[Stored data entries]
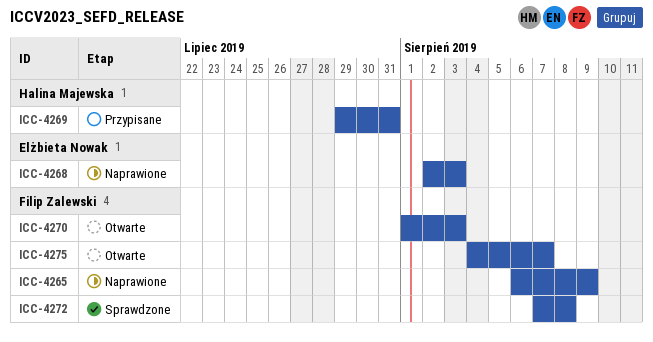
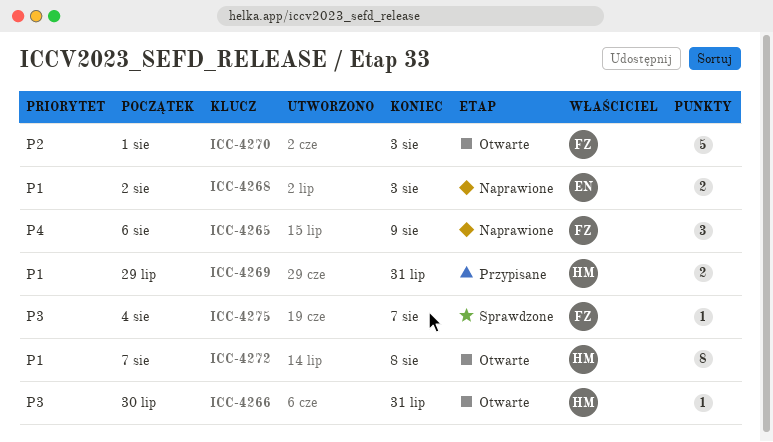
ICC-4266: none -> present
ICC-4272, status: Sprawdzone -> Otwarte
ICC-4272, owner: Filip Zalewski -> Halina Majewska
ICC-4275, status: Otwarte -> Sprawdzone

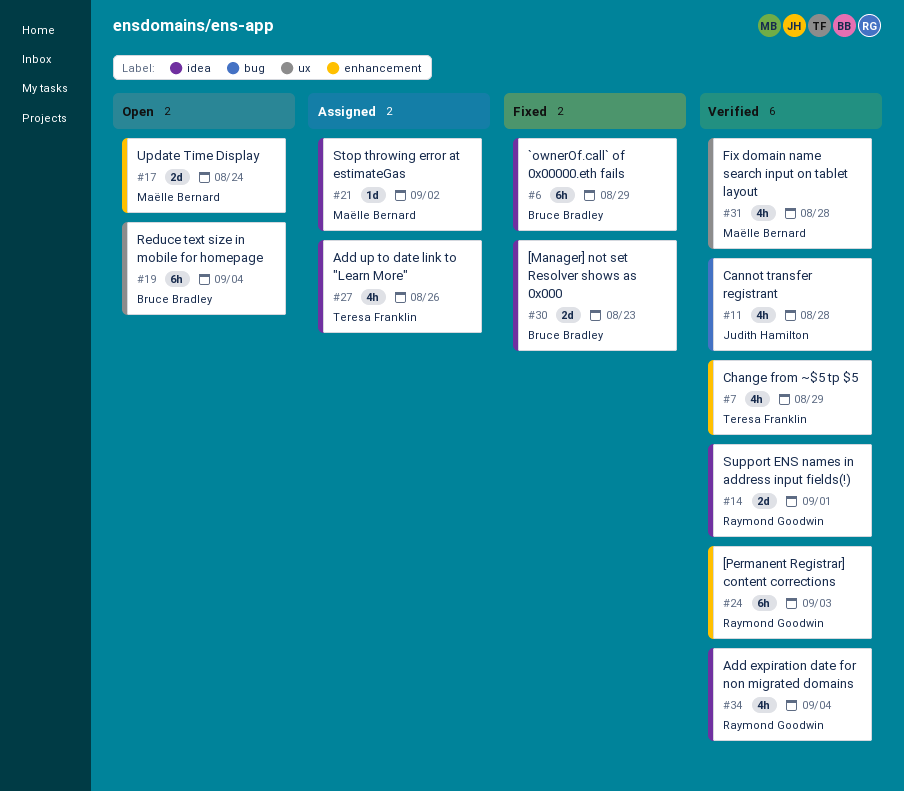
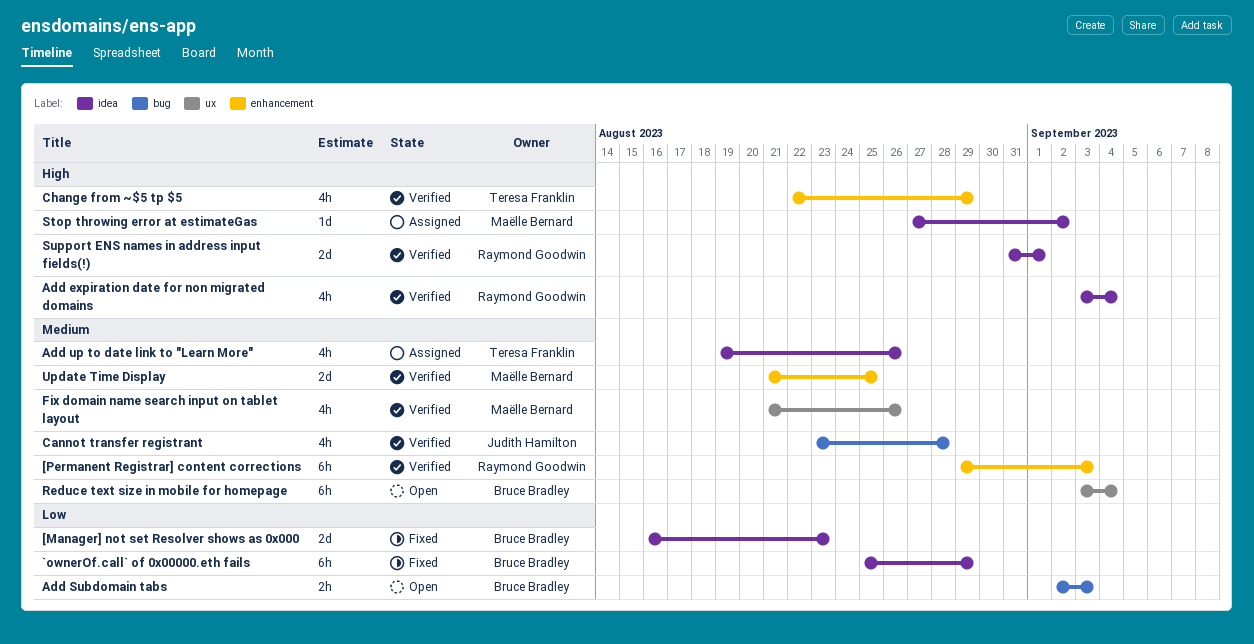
Add Subdomain tabs: none -> present
Fix domain name search input on tablet layout, due: Aug 28 -> Aug 26
Update Time Display, status: Open -> Verified
Update Time Display, due: Aug 24 -> Aug 25

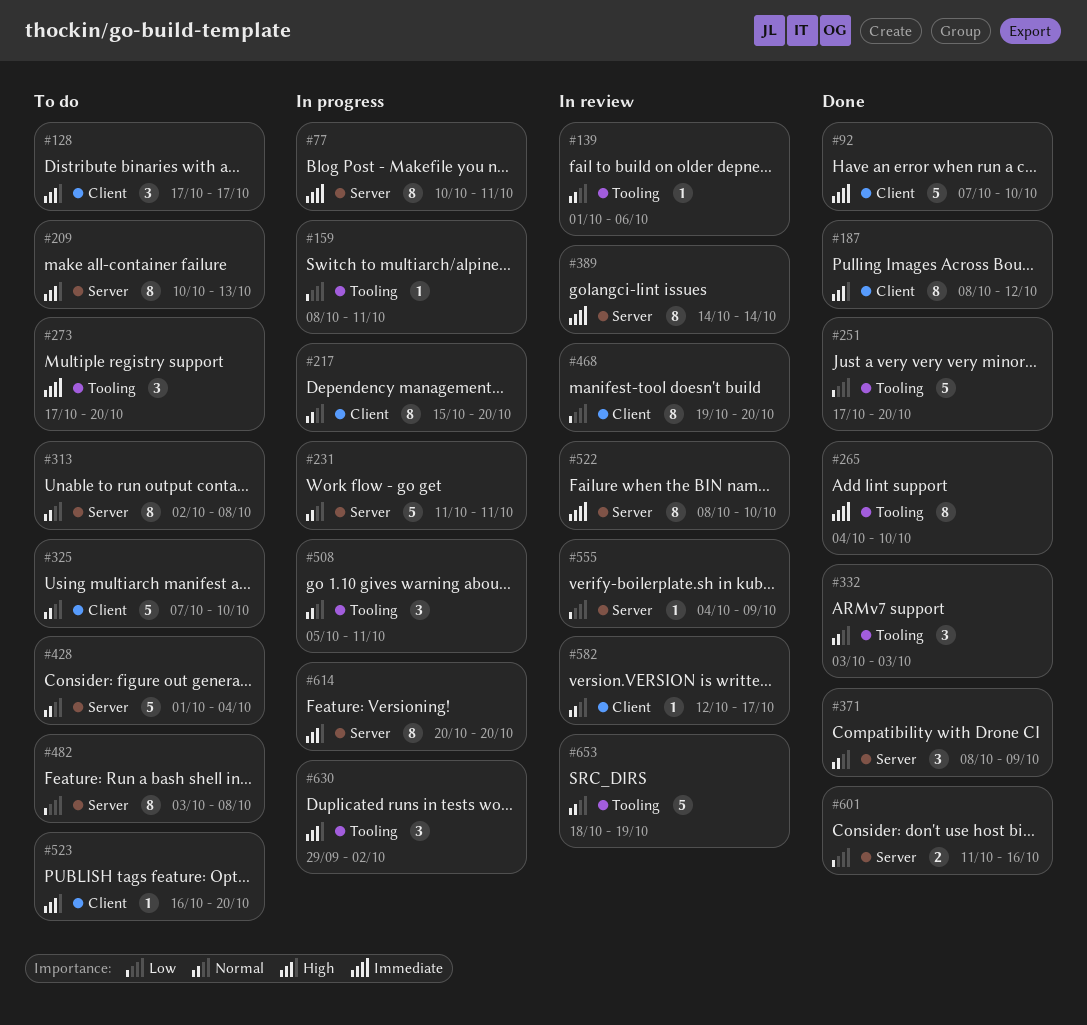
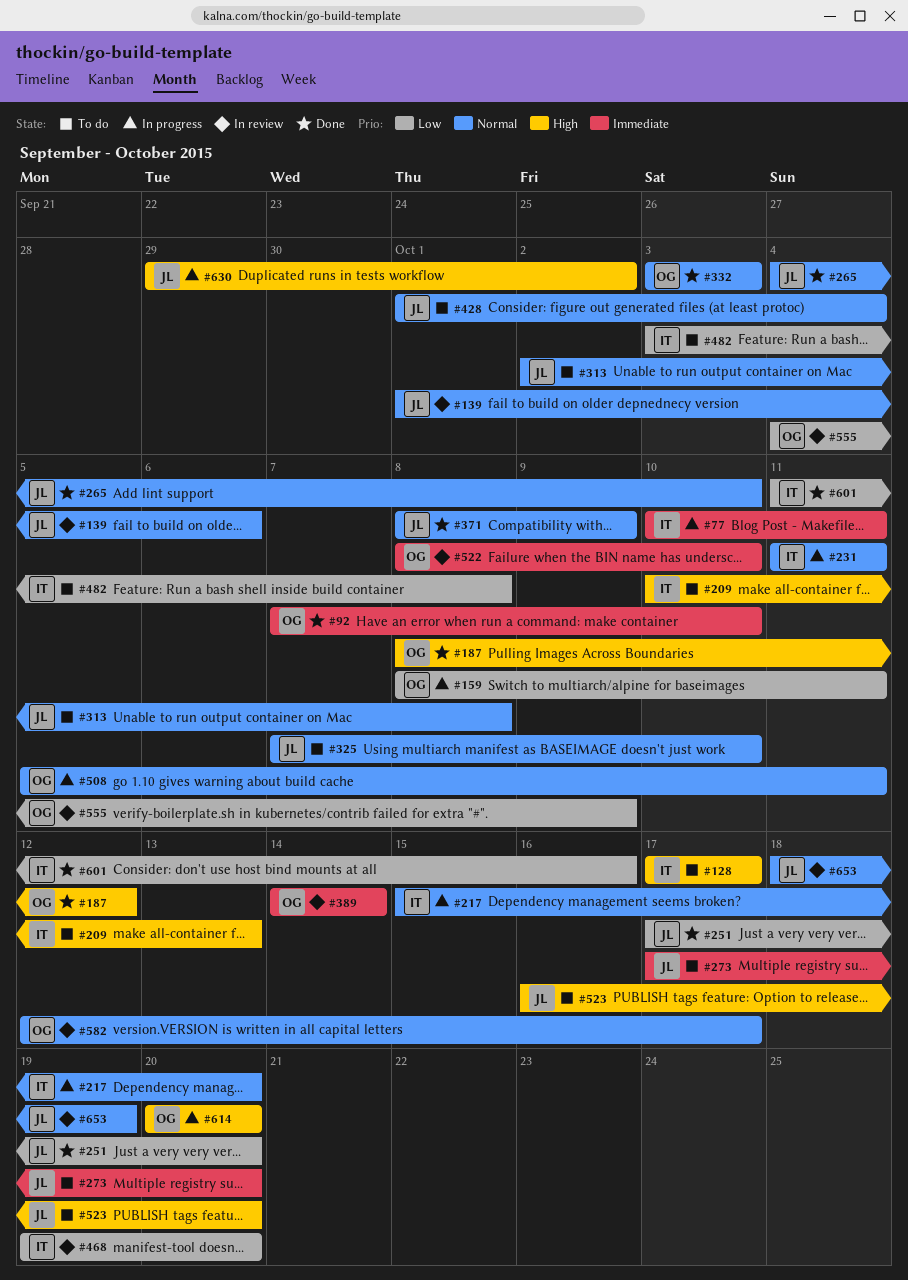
#265, priority: Immediate -> Normal

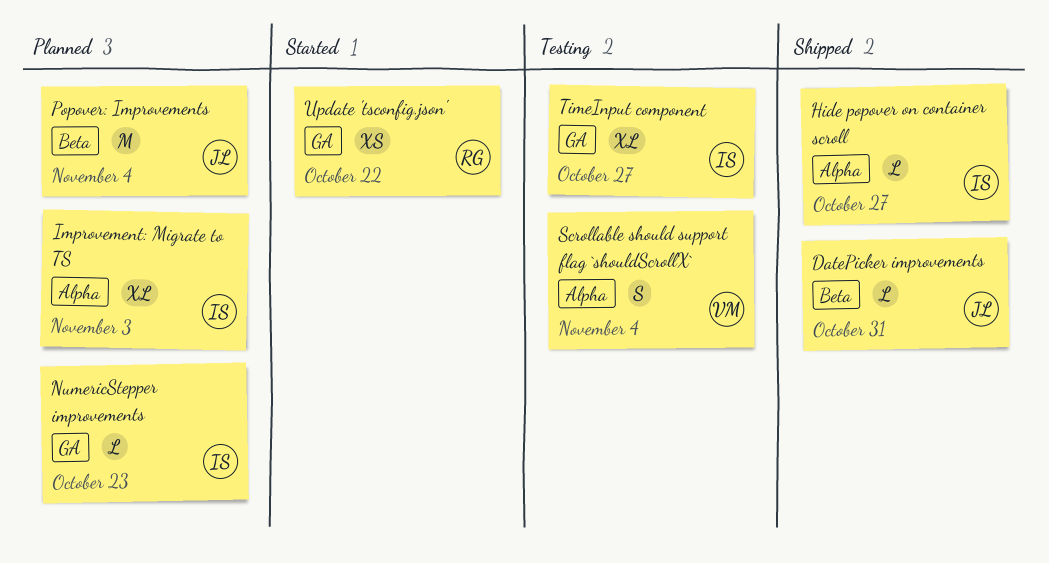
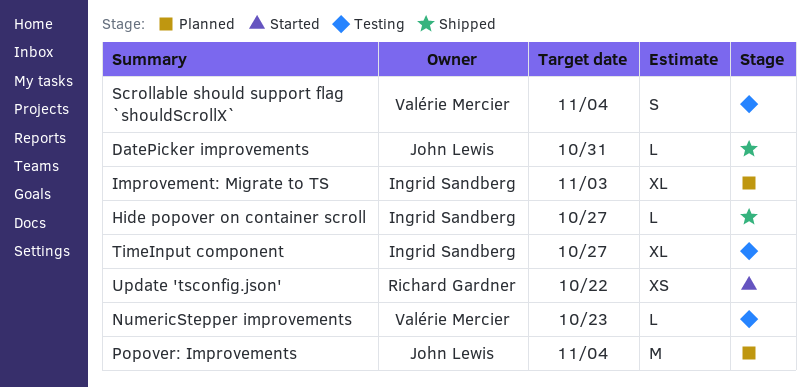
NumericStepper improvements, status: Planned -> Testing
NumericStepper improvements, owner: Ingrid Sandberg -> Valérie Mercier

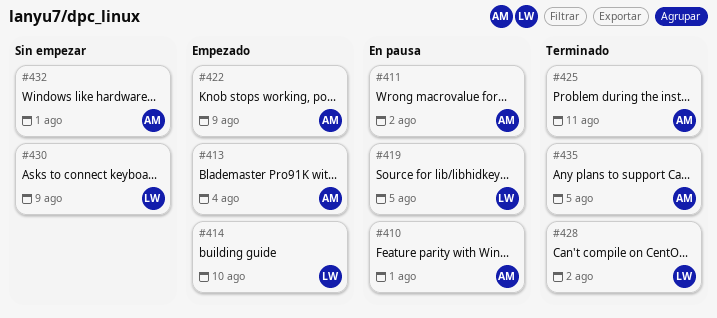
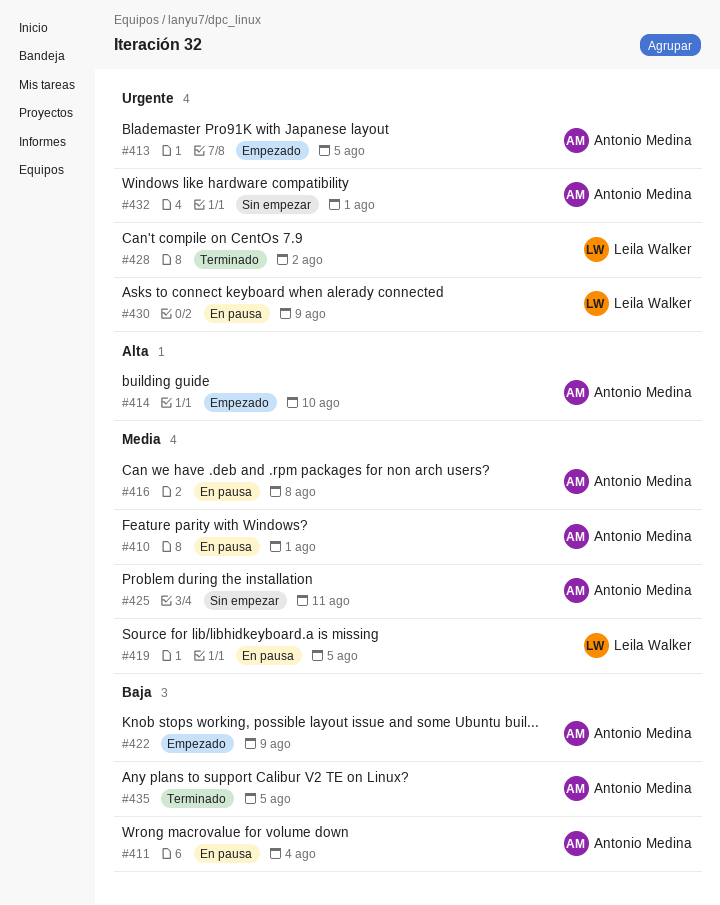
#411, due: Aug 2 -> Aug 4
#413, due: Aug 4 -> Aug 5
#414, owner: Leila Walker -> Antonio Medina
#416: none -> present
#425, status: Terminado -> Sin empezar
#430, status: Sin empezar -> En pausa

> _PROMPT_
What the answer needs is every line from the one with "NumericStepper improvements, status: Planned" through the last line of the data, reproduced word for word and with pictures omitted.

> _EXERCISE RESPONSE_
NumericStepper improvements, status: Planned -> Testing
NumericStepper improvements, owner: Ingrid Sandberg -> Valérie Mercier

#411, due: Aug 2 -> Aug 4
#413, due: Aug 4 -> Aug 5
#414, owner: Leila Walker -> Antonio Medina
#416: none -> present
#425, status: Terminado -> Sin empezar
#430, status: Sin empezar -> En pausa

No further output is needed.